Work task
When you reach the line containing "K<sup>+</sup>" in the records below, start copying exactly, and stop once you have copied the line containing "data, a decrease".

Entries provided
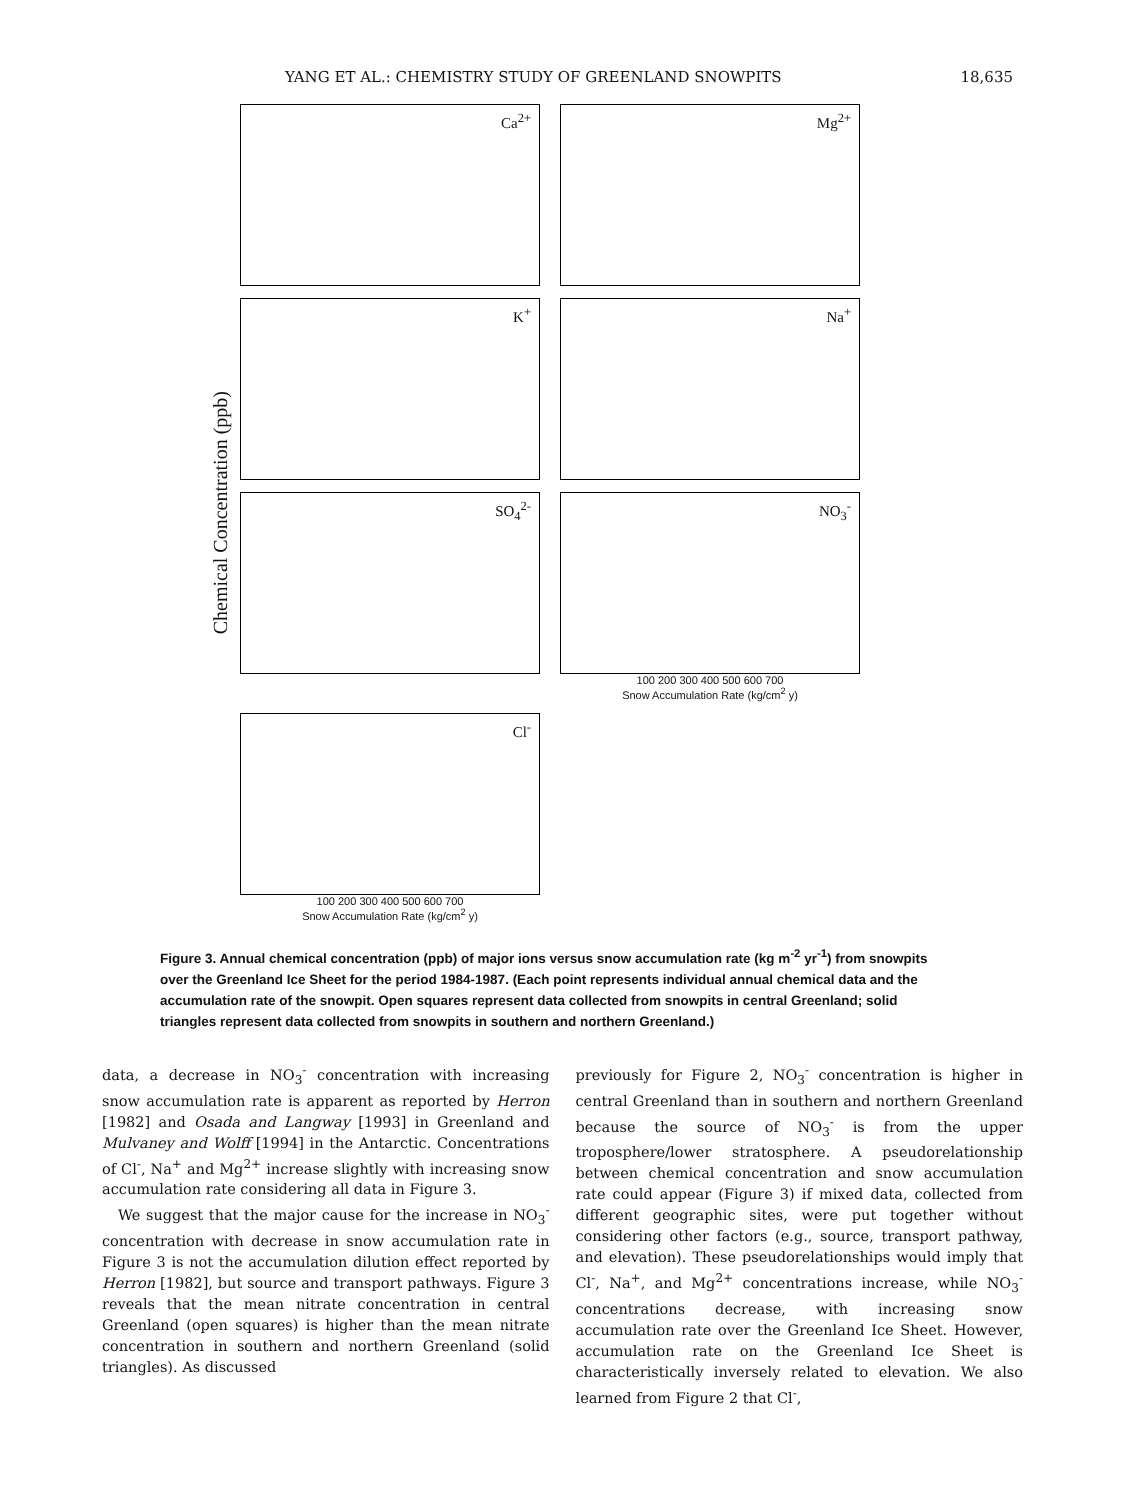YANG ET AL.: CHEMISTRY STUDY OF GREENLAND SNOWPITS 18,635
Chemical Concentration (ppb)
Ca<sup>2+</sup>
Mg<sup>2+</sup>
K<sup>+</sup>
Na<sup>+</sup>
SO<sub>4</sub><sup>2-</sup>
NO<sub>3</sub><sup>-</sup>
100 200 300 400 500 600 700
Snow Accumulation Rate (kg/cm<sup>2</sup> y)
Cl<sup>-</sup>
100 200 300 400 500 600 700
Snow Accumulation Rate (kg/cm<sup>2</sup> y)
Figure 3. Annual chemical concentration (ppb) of major ions versus snow accumulation rate (kg m<sup>-2</sup> yr<sup>-1</sup>) from snowpits over the Greenland Ice Sheet for the period 1984-1987. (Each point represents individual annual chemical data and the accumulation rate of the snowpit. Open squares represent data collected from snowpits in central Greenland; solid triangles represent data collected from snowpits in southern and northern Greenland.)
data, a decrease in NO<sub>3</sub><sup>-</sup> concentration with increasing snow accumulation rate is apparent as reported by Herron [1982] and Osada and Langway [1993] in Greenland and Mulvaney and Wolff [1994] in the Antarctic. Concentrations of Cl<sup>-</sup>, Na<sup>+</sup> and Mg<sup>2+</sup> increase slightly with increasing snow accumulation rate considering all data in Figure 3.
We suggest that the major cause for the increase in NO<sub>3</sub><sup>-</sup> concentration with decrease in snow accumulation rate in Figure 3 is not the accumulation dilution effect reported by Herron [1982], but source and transport pathways. Figure 3 reveals that the mean nitrate concentration in central Greenland (open squares) is higher than the mean nitrate concentration in southern and northern Greenland (solid triangles). As discussed
previously for Figure 2, NO<sub>3</sub><sup>-</sup> concentration is higher in central Greenland than in southern and northern Greenland because the source of NO<sub>3</sub><sup>-</sup> is from the upper troposphere/lower stratosphere. A pseudorelationship between chemical concentration and snow accumulation rate could appear (Figure 3) if mixed data, collected from different geographic sites, were put together without considering other factors (e.g., source, transport pathway, and elevation). These pseudorelationships would imply that Cl<sup>-</sup>, Na<sup>+</sup>, and Mg<sup>2+</sup> concentrations increase, while NO<sub>3</sub><sup>-</sup> concentrations decrease, with increasing snow accumulation rate over the Greenland Ice Sheet. However, accumulation rate on the Greenland Ice Sheet is characteristically inversely related to elevation. We also learned from Figure 2 that Cl<sup>-</sup>,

Answer area
K<sup>+</sup>
Na<sup>+</sup>
SO<sub>4</sub><sup>2-</sup>
NO<sub>3</sub><sup>-</sup>
100 200 300 400 500 600 700
Snow Accumulation Rate (kg/cm<sup>2</sup> y)
Cl<sup>-</sup>
100 200 300 400 500 600 700
Snow Accumulation Rate (kg/cm<sup>2</sup> y)
Figure 3. Annual chemical concentration (ppb) of major ions versus snow accumulation rate (kg m<sup>-2</sup> yr<sup>-1</sup>) from snowpits over the Greenland Ice Sheet for the period 1984-1987. (Each point represents individual annual chemical data and the accumulation rate of the snowpit. Open squares represent data collected from snowpits in central Greenland; solid triangles represent data collected from snowpits in southern and northern Greenland.)
data, a decrease in NO<sub>3</sub><sup>-</sup> concentration with increasing snow accumulation rate is apparent as reported by Herron [1982] and Osada and Langway [1993] in Greenland and Mulvaney and Wolff [1994] in the Antarctic. Concentrations of Cl<sup>-</sup>, Na<sup>+</sup> and Mg<sup>2+</sup> increase slightly with increasing snow accumulation rate considering all data in Figure 3.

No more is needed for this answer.